Mechanics aside, film for me is more than just how a camera moves or the quality of the sound. Film affects how I see the world in numerous ways. As Benjamin puts it, film "burst this prison-world asunder by the dynamite of the tenth of a second, so that now, in the midst of its far-flung ruins and debris, we calmly and adventurously go traveling" (sec. XIII). Movies always transport me to these other worlds that I might never get to experience in real life. I could be in London one minute fearing Jack the Ripper and then in a VW Bus driving to a beauty pageant. Movies let me explore on a far cheaper budget. Yet, movies have screwed me over, so to speak. They have made me believe that all of life situations have a happy ending. Prince Charming is indeed out there; back-up will come at exactly the right time, just before my head gets blown off by the villain; the bomb will be diffused with exactly one second left; and if kidnapped I will be found. I admit, I enjoy happy endings. After all, why do I need a reminder that life can be abysmal with a sad ending? Nevertheless, those movies lacking happy or concrete endings are refreshing because they are more realistic. At times you just want to blame movies for giving you these crazy expectations for life and so realistic endings can be comforting in the sense that life is not always wrapped up so easily. Movies like Eternal Sunshine of the Spotless Mind, Y Tu Mama Tambien, and Fight Club are some of my favorites because of their unconventional storylines but also because of their unconventional endings. 
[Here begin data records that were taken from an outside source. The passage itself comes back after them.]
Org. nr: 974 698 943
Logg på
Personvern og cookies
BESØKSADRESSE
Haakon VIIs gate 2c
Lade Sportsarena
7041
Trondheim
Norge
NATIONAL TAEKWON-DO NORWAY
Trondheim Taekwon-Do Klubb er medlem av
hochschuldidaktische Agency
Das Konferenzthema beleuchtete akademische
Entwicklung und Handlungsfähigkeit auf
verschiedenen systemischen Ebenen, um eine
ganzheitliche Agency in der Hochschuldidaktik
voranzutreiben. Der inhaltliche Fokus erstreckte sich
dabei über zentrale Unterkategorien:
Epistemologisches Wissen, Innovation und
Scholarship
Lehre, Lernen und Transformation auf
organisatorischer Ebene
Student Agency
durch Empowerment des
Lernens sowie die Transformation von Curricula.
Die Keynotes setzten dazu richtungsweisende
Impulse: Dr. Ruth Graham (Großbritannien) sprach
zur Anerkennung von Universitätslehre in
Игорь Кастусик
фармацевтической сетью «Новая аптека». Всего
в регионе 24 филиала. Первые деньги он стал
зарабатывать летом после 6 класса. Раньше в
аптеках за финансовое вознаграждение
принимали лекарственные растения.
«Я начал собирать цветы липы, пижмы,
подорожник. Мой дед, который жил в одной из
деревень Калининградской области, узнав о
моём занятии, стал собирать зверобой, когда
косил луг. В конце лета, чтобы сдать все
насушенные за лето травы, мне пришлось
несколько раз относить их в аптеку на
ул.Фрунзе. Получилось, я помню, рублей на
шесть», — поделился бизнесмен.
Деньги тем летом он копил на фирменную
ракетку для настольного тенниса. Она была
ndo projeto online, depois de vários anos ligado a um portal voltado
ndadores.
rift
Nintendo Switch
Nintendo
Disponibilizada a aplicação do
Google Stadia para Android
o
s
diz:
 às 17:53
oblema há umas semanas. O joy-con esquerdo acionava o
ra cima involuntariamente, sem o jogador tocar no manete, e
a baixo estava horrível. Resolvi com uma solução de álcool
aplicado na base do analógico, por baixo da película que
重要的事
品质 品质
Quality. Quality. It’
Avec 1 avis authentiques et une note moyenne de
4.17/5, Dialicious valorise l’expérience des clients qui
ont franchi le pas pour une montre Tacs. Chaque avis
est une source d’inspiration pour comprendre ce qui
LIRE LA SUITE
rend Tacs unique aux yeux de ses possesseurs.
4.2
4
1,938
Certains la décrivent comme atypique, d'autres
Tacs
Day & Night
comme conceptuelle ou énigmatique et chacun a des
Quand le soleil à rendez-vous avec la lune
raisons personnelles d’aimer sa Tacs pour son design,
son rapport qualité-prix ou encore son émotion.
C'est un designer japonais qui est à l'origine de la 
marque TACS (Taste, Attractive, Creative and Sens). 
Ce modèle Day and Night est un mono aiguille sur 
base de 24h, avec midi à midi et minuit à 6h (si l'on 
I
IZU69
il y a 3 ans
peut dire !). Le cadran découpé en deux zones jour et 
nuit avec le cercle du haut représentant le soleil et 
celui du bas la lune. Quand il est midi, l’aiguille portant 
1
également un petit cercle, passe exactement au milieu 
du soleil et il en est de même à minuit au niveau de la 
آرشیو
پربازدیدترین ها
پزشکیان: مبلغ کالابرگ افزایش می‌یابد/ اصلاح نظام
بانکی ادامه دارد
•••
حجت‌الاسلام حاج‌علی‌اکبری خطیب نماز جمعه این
When I first saw Fight Club at the tender age of 12, it really shook my perceptions of the world. Here was this cool and vastly different guy (wrapped in the gorgeous body of Brad Pitt), Tyler Durden, telling me that, "You are not special. You are not a butterfly or unique snowflake. You're the same decaying matter as everything else." Fight Club showed me the banality of consumerism and the freedom of accepting life for what it is, a harsh and sometimes unforgiving place with darkness all around. This is not to say that my whole world view changed after watching this movie, but I was still intrigued, especially after a lifetime of Disney movies and love stories. Fight Club was really one of the first movies that made me consider the merits of the weird and unconventional. Its assertion is that life is not always a neat and pretty package meant to be coped with by escaping into our mental caves, but rather embraced and explored for what it is. 

Ultimately, film will always be a form of escape for me because movies are, after all, fantasies: people we wish we could be, places we wish we could go, and things we wish we could do. Film enables me to see the world through a camera, but maybe someday I can see the real thing.